Stored entries:
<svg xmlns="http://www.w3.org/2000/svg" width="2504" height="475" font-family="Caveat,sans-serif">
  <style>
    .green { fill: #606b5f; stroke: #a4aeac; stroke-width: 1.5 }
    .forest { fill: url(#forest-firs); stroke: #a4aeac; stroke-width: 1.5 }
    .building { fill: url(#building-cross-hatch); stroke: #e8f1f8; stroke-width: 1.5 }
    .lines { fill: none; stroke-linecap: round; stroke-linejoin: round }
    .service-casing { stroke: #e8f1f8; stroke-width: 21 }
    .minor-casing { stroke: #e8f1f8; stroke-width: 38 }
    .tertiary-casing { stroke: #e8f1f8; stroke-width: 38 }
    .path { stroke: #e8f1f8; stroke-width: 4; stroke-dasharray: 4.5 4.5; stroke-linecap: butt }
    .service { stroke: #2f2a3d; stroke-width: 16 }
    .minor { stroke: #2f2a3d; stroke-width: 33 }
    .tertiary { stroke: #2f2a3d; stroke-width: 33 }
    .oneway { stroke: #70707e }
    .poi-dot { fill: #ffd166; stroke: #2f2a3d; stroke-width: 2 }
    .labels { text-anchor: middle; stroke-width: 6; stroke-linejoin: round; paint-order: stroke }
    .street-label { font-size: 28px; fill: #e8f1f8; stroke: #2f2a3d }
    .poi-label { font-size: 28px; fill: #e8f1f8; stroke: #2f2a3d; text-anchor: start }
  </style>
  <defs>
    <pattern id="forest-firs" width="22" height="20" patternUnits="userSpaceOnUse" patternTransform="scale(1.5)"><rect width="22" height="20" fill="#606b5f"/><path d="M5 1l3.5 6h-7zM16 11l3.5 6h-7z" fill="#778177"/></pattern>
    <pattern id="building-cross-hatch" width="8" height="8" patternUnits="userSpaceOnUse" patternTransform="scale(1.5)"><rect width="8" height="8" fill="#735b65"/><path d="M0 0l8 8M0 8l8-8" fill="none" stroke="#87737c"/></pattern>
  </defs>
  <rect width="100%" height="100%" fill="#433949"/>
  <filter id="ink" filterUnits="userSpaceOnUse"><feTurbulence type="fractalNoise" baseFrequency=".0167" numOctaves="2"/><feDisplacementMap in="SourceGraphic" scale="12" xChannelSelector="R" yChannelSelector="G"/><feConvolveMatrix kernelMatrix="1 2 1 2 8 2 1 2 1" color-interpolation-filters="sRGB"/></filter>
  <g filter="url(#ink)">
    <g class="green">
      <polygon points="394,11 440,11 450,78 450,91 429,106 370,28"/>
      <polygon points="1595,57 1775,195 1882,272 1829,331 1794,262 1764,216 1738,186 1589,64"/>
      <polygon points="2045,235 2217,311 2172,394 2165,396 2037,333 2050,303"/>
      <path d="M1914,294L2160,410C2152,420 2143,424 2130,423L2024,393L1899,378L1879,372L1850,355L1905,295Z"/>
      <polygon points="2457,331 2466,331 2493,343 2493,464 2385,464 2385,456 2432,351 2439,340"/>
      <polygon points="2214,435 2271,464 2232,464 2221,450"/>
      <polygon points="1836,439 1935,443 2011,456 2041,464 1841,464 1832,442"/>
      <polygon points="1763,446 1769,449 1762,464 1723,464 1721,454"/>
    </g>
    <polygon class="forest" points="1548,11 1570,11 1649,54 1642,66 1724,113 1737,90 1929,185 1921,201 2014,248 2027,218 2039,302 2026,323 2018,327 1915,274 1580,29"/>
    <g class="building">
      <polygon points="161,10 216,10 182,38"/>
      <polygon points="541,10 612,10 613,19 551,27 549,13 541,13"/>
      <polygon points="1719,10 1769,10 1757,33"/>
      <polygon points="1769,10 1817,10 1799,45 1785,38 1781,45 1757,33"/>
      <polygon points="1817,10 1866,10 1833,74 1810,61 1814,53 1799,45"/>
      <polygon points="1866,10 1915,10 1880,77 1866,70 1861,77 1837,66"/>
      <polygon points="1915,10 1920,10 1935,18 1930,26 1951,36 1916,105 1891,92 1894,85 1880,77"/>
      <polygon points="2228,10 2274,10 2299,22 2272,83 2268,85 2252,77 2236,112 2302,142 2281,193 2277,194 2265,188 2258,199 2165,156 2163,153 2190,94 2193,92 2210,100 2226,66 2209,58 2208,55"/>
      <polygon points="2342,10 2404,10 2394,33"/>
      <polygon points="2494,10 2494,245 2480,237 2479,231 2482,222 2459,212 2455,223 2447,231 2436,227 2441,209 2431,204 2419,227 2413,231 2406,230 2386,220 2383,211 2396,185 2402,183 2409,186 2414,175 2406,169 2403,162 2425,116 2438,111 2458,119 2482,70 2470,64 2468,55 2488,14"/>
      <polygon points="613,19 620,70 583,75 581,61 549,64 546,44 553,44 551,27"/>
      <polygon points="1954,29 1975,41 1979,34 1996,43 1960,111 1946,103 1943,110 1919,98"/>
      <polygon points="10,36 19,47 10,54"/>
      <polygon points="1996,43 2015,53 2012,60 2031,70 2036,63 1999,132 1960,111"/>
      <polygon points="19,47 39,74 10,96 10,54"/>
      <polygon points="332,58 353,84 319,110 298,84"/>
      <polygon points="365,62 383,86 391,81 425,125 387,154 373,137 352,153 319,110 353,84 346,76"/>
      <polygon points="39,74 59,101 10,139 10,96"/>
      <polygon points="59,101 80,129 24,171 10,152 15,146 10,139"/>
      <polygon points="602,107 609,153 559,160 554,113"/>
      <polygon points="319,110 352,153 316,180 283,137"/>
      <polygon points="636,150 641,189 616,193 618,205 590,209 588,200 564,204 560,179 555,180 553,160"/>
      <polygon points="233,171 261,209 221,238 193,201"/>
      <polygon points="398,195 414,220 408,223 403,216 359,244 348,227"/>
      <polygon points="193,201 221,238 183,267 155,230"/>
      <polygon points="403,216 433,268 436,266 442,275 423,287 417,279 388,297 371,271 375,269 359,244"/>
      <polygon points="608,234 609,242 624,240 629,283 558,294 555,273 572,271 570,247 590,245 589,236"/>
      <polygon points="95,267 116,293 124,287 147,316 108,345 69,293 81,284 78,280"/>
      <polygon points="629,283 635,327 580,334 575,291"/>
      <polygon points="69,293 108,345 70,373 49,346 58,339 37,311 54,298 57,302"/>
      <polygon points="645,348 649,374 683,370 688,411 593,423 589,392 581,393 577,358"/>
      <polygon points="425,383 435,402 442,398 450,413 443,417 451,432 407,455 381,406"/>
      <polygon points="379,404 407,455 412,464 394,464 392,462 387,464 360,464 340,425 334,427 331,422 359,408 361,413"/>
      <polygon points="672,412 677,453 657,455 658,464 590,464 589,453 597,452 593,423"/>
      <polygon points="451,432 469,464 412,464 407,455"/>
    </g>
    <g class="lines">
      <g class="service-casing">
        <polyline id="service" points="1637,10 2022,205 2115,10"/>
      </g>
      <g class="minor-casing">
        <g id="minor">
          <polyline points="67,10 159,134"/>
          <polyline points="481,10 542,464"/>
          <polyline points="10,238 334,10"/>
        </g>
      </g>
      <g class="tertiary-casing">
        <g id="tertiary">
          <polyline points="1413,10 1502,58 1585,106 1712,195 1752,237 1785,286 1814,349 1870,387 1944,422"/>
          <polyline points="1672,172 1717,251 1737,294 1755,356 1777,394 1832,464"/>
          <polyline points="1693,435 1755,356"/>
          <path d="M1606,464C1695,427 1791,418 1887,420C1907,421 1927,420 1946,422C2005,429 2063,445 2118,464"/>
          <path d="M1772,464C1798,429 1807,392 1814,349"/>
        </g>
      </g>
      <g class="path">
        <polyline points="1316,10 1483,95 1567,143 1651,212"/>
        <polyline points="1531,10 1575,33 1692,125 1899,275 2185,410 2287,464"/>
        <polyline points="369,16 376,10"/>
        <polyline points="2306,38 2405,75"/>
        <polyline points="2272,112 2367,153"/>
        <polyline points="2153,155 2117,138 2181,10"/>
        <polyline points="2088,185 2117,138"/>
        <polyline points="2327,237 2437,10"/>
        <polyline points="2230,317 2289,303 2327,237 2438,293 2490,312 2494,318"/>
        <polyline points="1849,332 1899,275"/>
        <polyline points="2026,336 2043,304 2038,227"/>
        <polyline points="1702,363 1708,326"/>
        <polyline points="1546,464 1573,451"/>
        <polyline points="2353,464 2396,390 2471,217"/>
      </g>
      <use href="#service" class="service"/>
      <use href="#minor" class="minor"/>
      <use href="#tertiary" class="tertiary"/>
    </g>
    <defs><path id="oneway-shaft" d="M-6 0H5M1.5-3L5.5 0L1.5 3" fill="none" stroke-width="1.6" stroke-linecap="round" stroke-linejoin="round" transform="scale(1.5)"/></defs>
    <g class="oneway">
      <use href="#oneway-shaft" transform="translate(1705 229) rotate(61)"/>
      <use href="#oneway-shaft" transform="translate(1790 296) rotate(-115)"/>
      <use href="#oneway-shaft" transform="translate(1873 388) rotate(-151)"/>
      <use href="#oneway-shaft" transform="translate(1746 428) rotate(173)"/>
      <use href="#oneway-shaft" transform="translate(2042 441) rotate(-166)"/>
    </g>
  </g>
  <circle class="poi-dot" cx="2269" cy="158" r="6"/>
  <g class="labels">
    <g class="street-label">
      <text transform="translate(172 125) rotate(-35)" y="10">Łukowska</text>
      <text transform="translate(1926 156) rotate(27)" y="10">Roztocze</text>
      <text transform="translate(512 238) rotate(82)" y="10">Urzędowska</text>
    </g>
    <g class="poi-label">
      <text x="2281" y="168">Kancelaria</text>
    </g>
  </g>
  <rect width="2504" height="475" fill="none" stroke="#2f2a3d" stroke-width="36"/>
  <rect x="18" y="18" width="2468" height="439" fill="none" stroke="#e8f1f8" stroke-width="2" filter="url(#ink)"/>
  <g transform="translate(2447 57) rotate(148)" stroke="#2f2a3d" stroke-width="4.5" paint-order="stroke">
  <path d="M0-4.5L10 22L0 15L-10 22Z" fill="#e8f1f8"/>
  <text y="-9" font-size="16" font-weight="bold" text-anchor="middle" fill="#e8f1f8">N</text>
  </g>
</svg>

## TASK REQUIREMENTS:
Check each line above for the string "building" and show the ones that have it.

## OUTPUT OF THE EXERCISE:
    .building { fill: url(#building-cross-hatch); stroke: #e8f1f8; stroke-width: 1.5 }
    <pattern id="building-cross-hatch" width="8" height="8" patternUnits="userSpaceOnUse" patternTransform="scale(1.5)"><rect width="8" height="8" fill="#735b65"/><path d="M0 0l8 8M0 8l8-8" fill="none" stroke="#87737c"/></pattern>
    <g class="building">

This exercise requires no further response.